I Am Malala: The Girl Who Stood Up for Education and Was Shot by the Taliban

‘Young love!’ she shouted. ‘If you do not fall in the battle of Maiwand then, by God, someone is saving you as a symbol of shame.’


Malalai was killed under fire, but her words and bravery inspired the men to turn the battle around. They destroyed an entire brigade, one of the worst defeats in the history of the British army. The Afghans were so proud that the last Afghan king built a Maiwand victory monument in the centre of Kabul. In high school I read some Sherlock Holmes and laughed to see that this was the same battle where Dr Watson was wounded before becoming partner to the great detective. In Malalai we Pashtuns have our very own Joan of Arc. Many girls’ schools in Afghanistan are named after her. But my grandfather, who was a religious scholar and village cleric, didn’t like my father giving me that name. ‘It’s a sad name,’ he said. ‘It means grief-stricken.’



When I was a baby my father used to sing me a song written by the famous poet Rahmat Shah Sayel of Peshawar. The last verse ends,

O Malalai of Maiwand,

Rise once more to make Pashtuns understand the song of honour,

Your poetic words turn worlds around,

I beg you, rise again

My father told the story of Malalai to anyone who came to our house. I loved hearing the story and the songs my father sang to me, and the way my name floated on the wind when people called it.

We lived in the most beautiful place in all the world. My valley, the Swat Valley, is a heavenly kingdom of mountains, gushing waterfalls and crystal-clear lakes. WELCOME TO PARADISE, it says on a sign as you enter the valley. In olden times Swat was called Uddyana, which means ‘garden’. We have fields of wild flowers, orchards of delicious fruit, emerald mines and rivers full of trout. People often call Swat the Switzerland of the East – we even had Pakistan’s first ski resort. The rich people of Pakistan came on holiday to enjoy our clean air and scenery and our Sufi festivals of music and dancing. And so did many foreigners, all of whom we called angrezan – ‘English’ – wherever they came from. Even the Queen of England came, and stayed in the White Palace that was built from the same marble as the Taj Mahal by our king, the first wali of Swat.
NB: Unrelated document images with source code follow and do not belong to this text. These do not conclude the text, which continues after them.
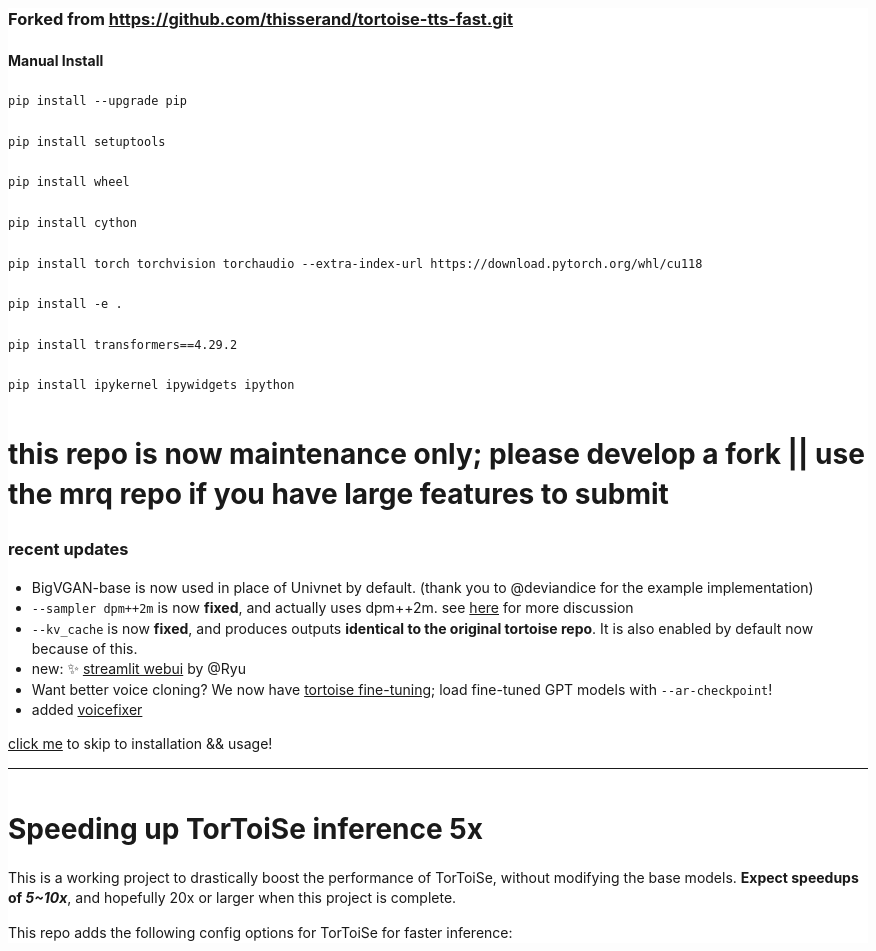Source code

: ### Forked from https://github.com/thisserand/tortoise-tts-fast.git

#### Manual Install

```
pip install --upgrade pip

pip install setuptools

pip install wheel

pip install cython

pip install torch torchvision torchaudio --extra-index-url https://download.pytorch.org/whl/cu118

pip install -e .

pip install transformers==4.29.2

pip install ipykernel ipywidgets ipython
```

# this repo is now maintenance only; please develop a fork || use the mrq repo if you have large features to submit

### recent updates

- BigVGAN-base is now used in place of Univnet by default. (thank you to @deviandice for the example implementation)
- `--sampler dpm++2m` is now **fixed**, and actually uses dpm++2m. see [here](https://github.com/152334H/tortoise-tts-fast/issues/2) for more discussion
- `--kv_cache` is now **fixed**, and produces outputs **identical to the original tortoise repo**. It is also enabled by default now because of this.
- new: :sparkles: [streamlit webui](#Webui) by @Ryu
- Want better voice cloning? We now have [tortoise fine-tuning](https://github.com/152334H/DL-Art-School); load fine-tuned GPT models with `--ar-checkpoint`!
- added [voicefixer](https://github.com/haoheliu/voicefixer)

[click me](#installation) to skip to installation && usage!

---

# Speeding up TorToiSe inference 5x

This is a working project to drastically boost the performance of TorToiSe, without modifying the base models. **Expect speedups of _5~10x_**, and hopefully 20x or larger when this project is complete.

This repo adds the following config options for TorToiSe for faster inference:
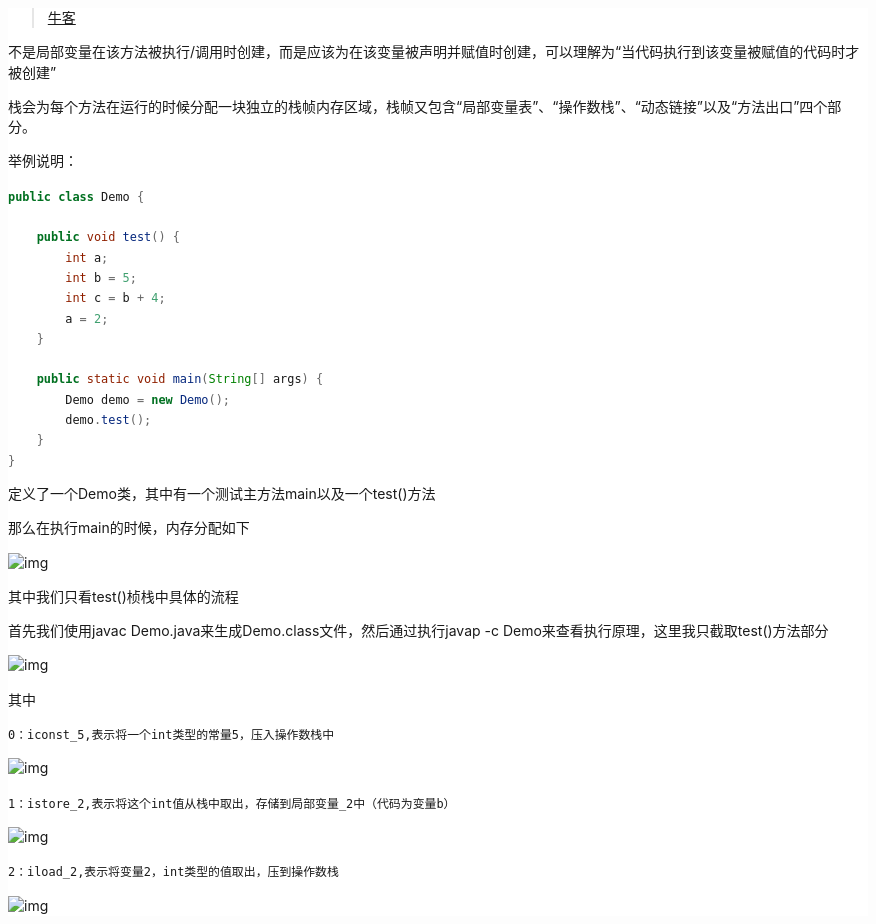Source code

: 
> [牛客](https://www.nowcoder.com/test/question/done?tid=61464656&qid=373226#summary)

不是局部变量在该方法被执行/调用时创建，而是应该为在该变量被声明并赋值时创建，可以理解为“当代码执行到该变量被赋值的代码时才被创建”

栈会为每个方法在运行的时候分配一块独立的栈帧内存区域，栈帧又包含“局部变量表”、“操作数栈”、“动态链接”以及“方法出口”四个部分。

举例说明：

```java
public class Demo {
	
	public void test() {
		int a;
		int b = 5;
		int c = b + 4;
		a = 2;
	}
	
	public static void main(String[] args) {
		Demo demo = new Demo();
		demo.test();
	}
}
```

定义了一个Demo类，其中有一个测试主方法main以及一个test()方法

那么在执行main的时候，内存分配如下

![img](https://uploadfiles.nowcoder.com/images/20200205/485624_1580891157784_3DD0DA0218194FD23BAC5814DA8F14BA)

其中我们只看test()桢栈中具体的流程

首先我们使用javac Demo.java来生成Demo.class文件，然后通过执行javap -c Demo来查看执行原理，这里我只截取test()方法部分

![img](https://uploadfiles.nowcoder.com/images/20200205/485624_1580891263623_B8166EB1304331CD7854588099E99780)

其中

```
0：iconst_5,表示将一个int类型的常量5，压入操作数栈中
```

![img](https://uploadfiles.nowcoder.com/images/20200205/485624_1580891292940_9B3F52E23FB28410347F16F9B2D96E41)

```
1：istore_2,表示将这个int值从栈中取出，存储到局部变量_2中（代码为变量b）
```

![img](https://uploadfiles.nowcoder.com/images/20200205/485624_1580891318707_F14B6B01F2647CE0D153CE718DBE20AA)

```
2：iload_2,表示将变量2，int类型的值取出，压到操作数栈
```

![img](https://uploadfiles.nowcoder.com/images/20200205/485624_1580891414111_342F72ACDB0A2FC43FDD620952377BBD)

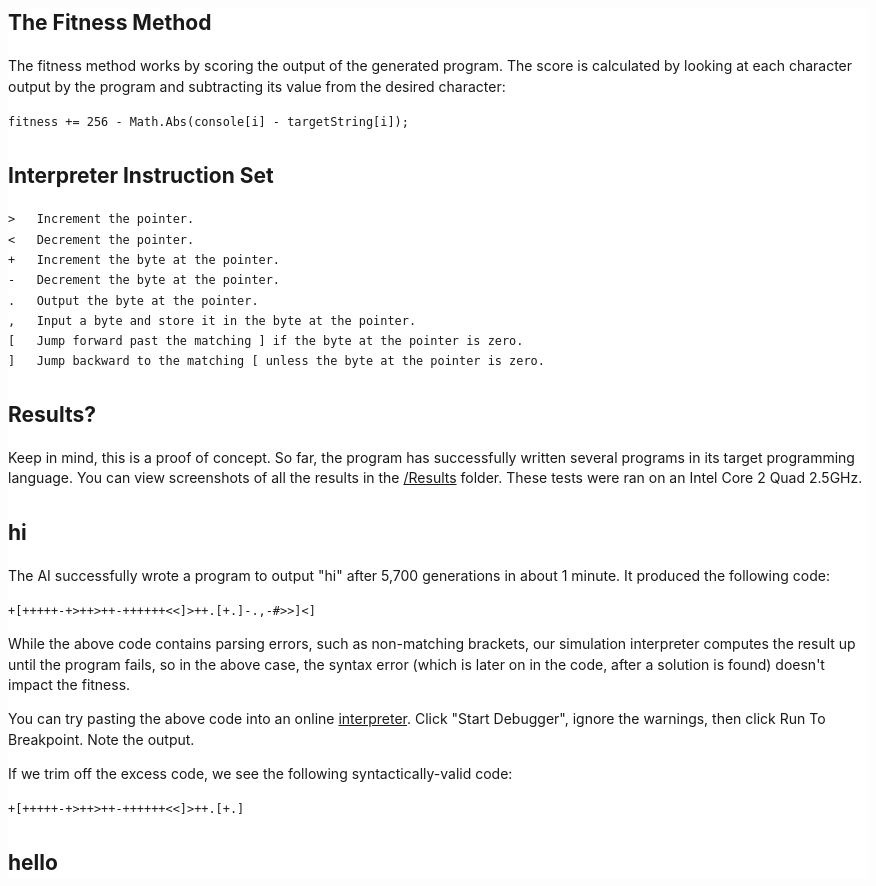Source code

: ## The Fitness Method

The fitness method works by scoring the output of the generated program. The score is calculated by looking at each character output by the program and subtracting its value from the desired character:

```
fitness += 256 - Math.Abs(console[i] - targetString[i]);
```

## Interpreter Instruction Set

```
> 	Increment the pointer.
< 	Decrement the pointer.
+ 	Increment the byte at the pointer.
- 	Decrement the byte at the pointer.
. 	Output the byte at the pointer.
, 	Input a byte and store it in the byte at the pointer.
[ 	Jump forward past the matching ] if the byte at the pointer is zero.
] 	Jump backward to the matching [ unless the byte at the pointer is zero.
```

## Results?

Keep in mind, this is a proof of concept. So far, the program has successfully written several programs in its target programming language. You can view screenshots of all the results in the [/Results](https://github.com/primaryobjects/AI-Programmer/tree/master/Results) folder. These tests were ran on an Intel Core 2 Quad 2.5GHz.

## hi

The AI successfully wrote a program to output "hi" after 5,700 generations in about 1 minute. It produced the following code:

```
+[+++++-+>++>++-++++++<<]>++.[+.]-.,-#>>]<]
```

While the above code contains parsing errors, such as non-matching brackets, our simulation interpreter computes the result up until the program fails, so in the above case, the syntax error (which is later on in the code, after a solution is found) doesn't impact the fitness.

You can try pasting the above code into an online [interpreter](http://www.iamcal.com/misc/bf_debug/). Click "Start Debugger", ignore the warnings, then click Run To Breakpoint. Note the output.

If we trim off the excess code, we see the following syntactically-valid code:

```
+[+++++-+>++>++-++++++<<]>++.[+.]
```

## hello
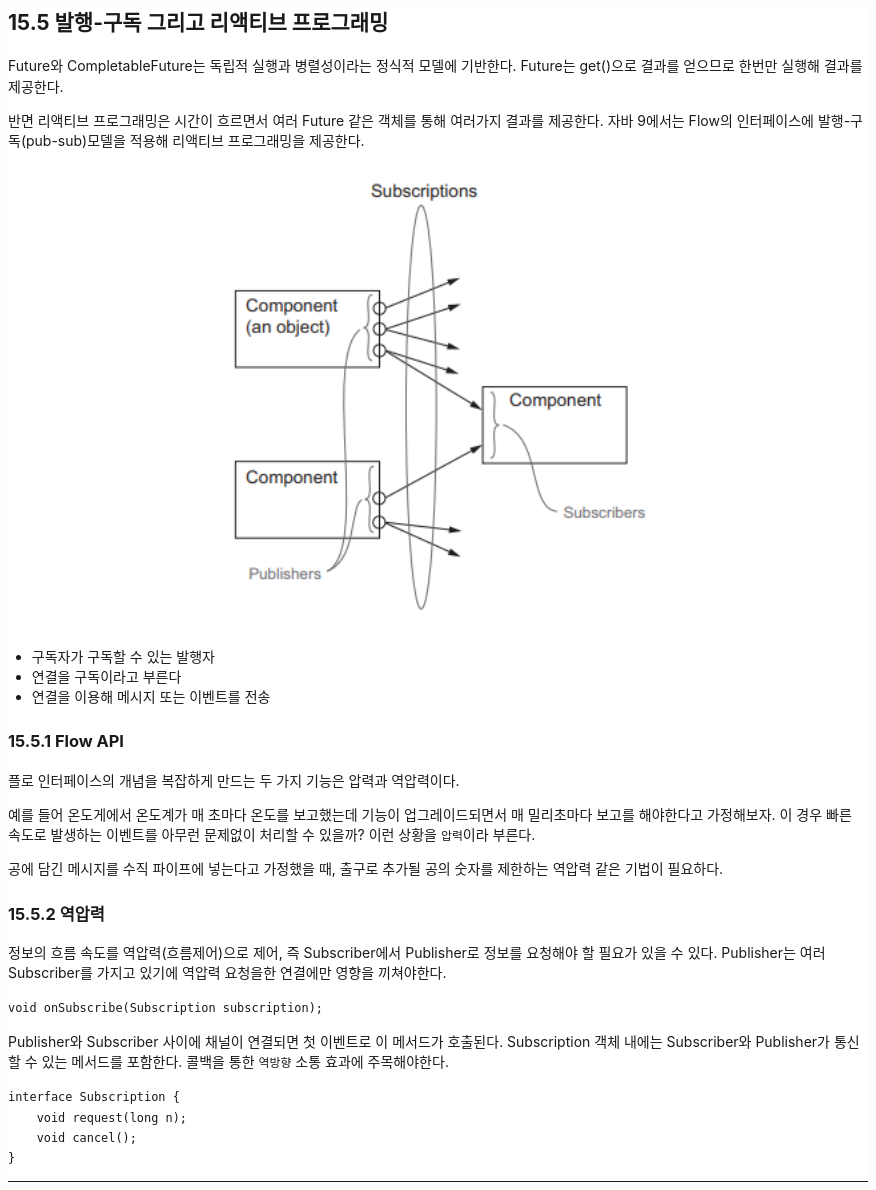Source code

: ## 15.5 발행-구독 그리고 리액티브 프로그래밍

Future와 CompletableFuture는 독립적 실행과 병렬성이라는 정식적 모델에 기반한다.
Future는 get()으로 결과를 얻으므로 한번만 실행해 결과를 제공한다.

반면 리액티브 프로그래밍은 시간이 흐르면서 여러 Future 같은 객체를 통해 여러가지 결과를 제공한다.
자바 9에서는 Flow의 인터페이스에 발행-구독(pub-sub)모델을 적용해 리액티브 프로그래밍을 제공한다.

<p align="center"><img src="./img/15_8.png" width="50%"></p>

- 구독자가 구독할 수 있는 발행자
- 연결을 구독이라고 부른다
- 연결을 이용해 메시지 또는 이벤트를 전송

### 15.5.1 Flow API

플로 인터페이스의 개념을 복잡하게 만드는 두 가지 기능은 압력과 역압력이다.

예를 들어 온도게에서 온도계가 매 초마다 온도를 보고했는데 기능이 업그레이드되면서
매 밀리초마다 보고를 해야한다고 가정해보자. 이 경우 빠른 속도로 발생하는 이벤트를 아무런 문제없이 처리할 수 있을까?
이런 상황을 `압력`이라 부른다.

공에 담긴 메시지를 수직 파이프에 넣는다고 가정했을 때, 출구로 추가될 공의 숫자를 제한하는
역압력 같은 기법이 필요하다.

### 15.5.2 역압력

정보의 흐름 속도를 역압력(흐름제어)으로 제어, 즉 Subscriber에서 Publisher로 정보를 요청해야 할 필요가 있을 수 있다.
Publisher는 여러 Subscriber를 가지고 있기에 역압력 요청을한 연결에만 영향을 끼쳐야한다.

```text
void onSubscribe(Subscription subscription);
```

Publisher와 Subscriber 사이에 채널이 연결되면 첫 이벤트로 이 메서드가 호출된다.
Subscription 객체 내에는 Subscriber와 Publisher가 통신할 수 있는 메서드를 포함한다.
콜백을 통한 `역방향` 소통 효과에 주목해야한다.
```text
interface Subscription {
    void request(long n);
    void cancel();
}
```

---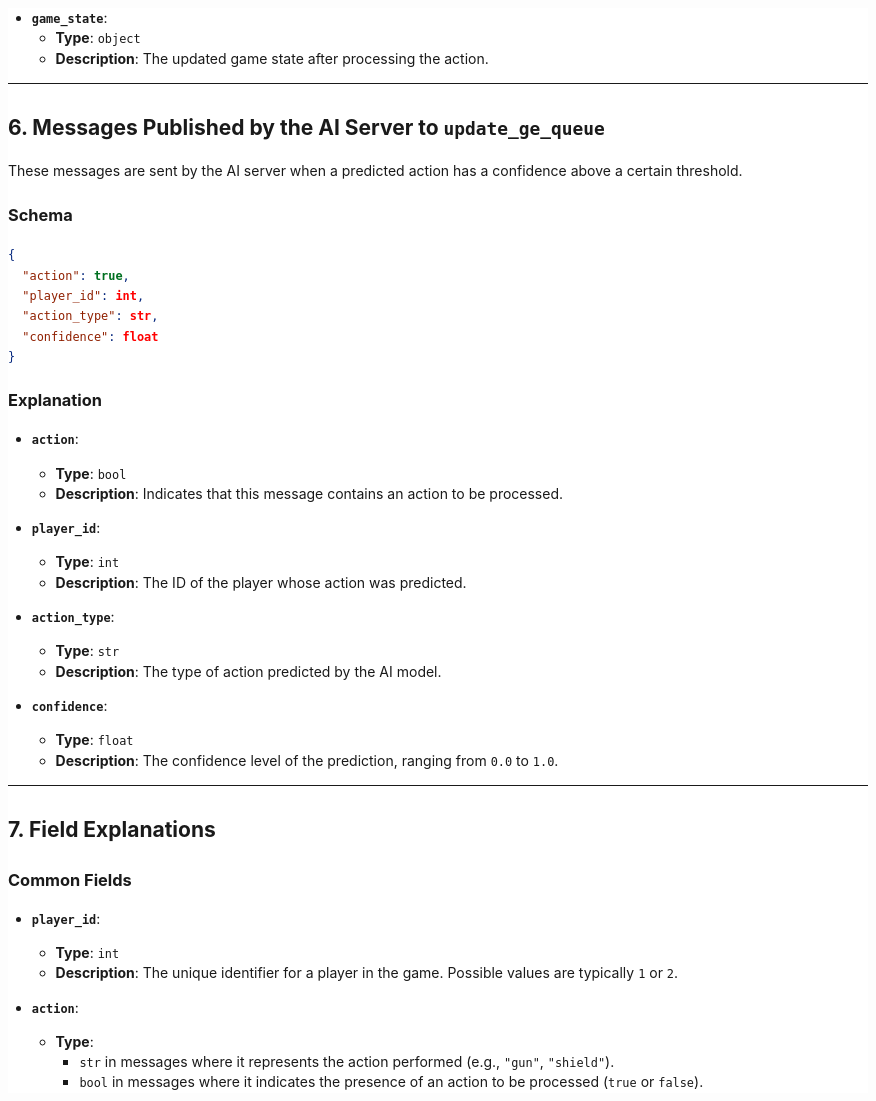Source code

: - **`game_state`**:  
  - **Type**: `object`  
  - **Description**: The updated game state after processing the action.

---

## 6. Messages Published by the AI Server to `update_ge_queue`

These messages are sent by the AI server when a predicted action has a confidence above a certain threshold.

### Schema

```json
{
  "action": true,
  "player_id": int,
  "action_type": str,
  "confidence": float
}
```

### Explanation

- **`action`**:  
  - **Type**: `bool`  
  - **Description**: Indicates that this message contains an action to be processed.

- **`player_id`**:  
  - **Type**: `int`  
  - **Description**: The ID of the player whose action was predicted.

- **`action_type`**:  
  - **Type**: `str`  
  - **Description**: The type of action predicted by the AI model.

- **`confidence`**:  
  - **Type**: `float`  
  - **Description**: The confidence level of the prediction, ranging from `0.0` to `1.0`.

---

## 7. Field Explanations

### Common Fields

- **`player_id`**:  
  - **Type**: `int`  
  - **Description**: The unique identifier for a player in the game. Possible values are typically `1` or `2`.

- **`action`**:  
  - **Type**:  
    - `str` in messages where it represents the action performed (e.g., `"gun"`, `"shield"`).
    - `bool` in messages where it indicates the presence of an action to be processed (`true` or `false`).
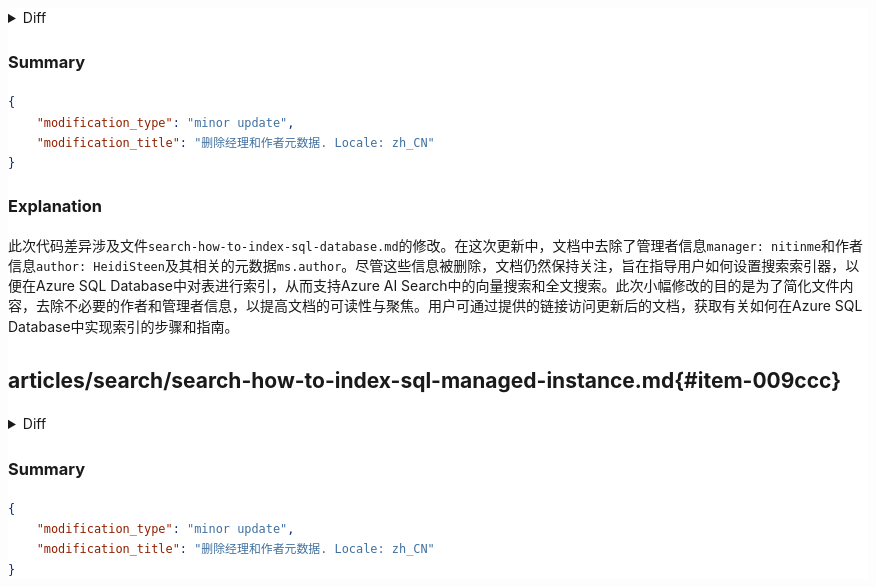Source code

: <details><summary>Diff</summary></details>

### Summary

```json
{
    "modification_type": "minor update",
    "modification_title": "删除经理和作者元数据. Locale: zh_CN"
}
```

### Explanation
此次代码差异涉及文件`search-how-to-index-sql-database.md`的修改。在这次更新中，文档中去除了管理者信息`manager: nitinme`和作者信息`author: HeidiSteen`及其相关的元数据`ms.author`。尽管这些信息被删除，文档仍然保持关注，旨在指导用户如何设置搜索索引器，以便在Azure SQL Database中对表进行索引，从而支持Azure AI Search中的向量搜索和全文搜索。此次小幅修改的目的是为了简化文件内容，去除不必要的作者和管理者信息，以提高文档的可读性与聚焦。用户可通过提供的链接访问更新后的文档，获取有关如何在Azure SQL Database中实现索引的步骤和指南。

## articles/search/search-how-to-index-sql-managed-instance.md{#item-009ccc}

<details><summary>Diff</summary></details>

### Summary

```json
{
    "modification_type": "minor update",
    "modification_title": "删除经理和作者元数据. Locale: zh_CN"
}
```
We have a special history too. Today Swat is part of the province of Khyber Pakhtunkhwa, or KPK, as many Pakistanis call it, but Swat used to be separate from the rest of Pakistan. We were once a princely state, one of three with the neighbouring lands of Chitral and Dir. In colonial times our kings owed allegiance to the British but ruled their own land. When the British gave India independence in 1947 and divided it, we went with the newly created Pakistan but stayed autonomous. We used the Pakistani rupee, but the government of Pakistan could only intervene on foreign policy. The wali administered justice, kept the peace between warring tribes and collected ushur – a tax of ten per cent of income – with which he built roads, hospitals and schools.

We were only a hundred miles from Pakistan’s capital Islamabad as the crow flies but it felt as if it was in another country. The journey took at least five hours by road over the Malakand Pass, a vast bowl of mountains where long ago our ancestors led by a preacher called Mullah Saidullah (known by the British as the Mad Fakir) battled British forces among the craggy peaks. Among them was Winston Churchill, who wrote a book about it, and we still call one of the peaks Churchill’s Picket even though he was not very complimentary about our people. At the end of the pass is a green-domed shrine where people throw coins to give thanks for their safe arrival.

No one I knew had been to Islamabad. Before the troubles came, most people, like my mother, had never been outside Swat.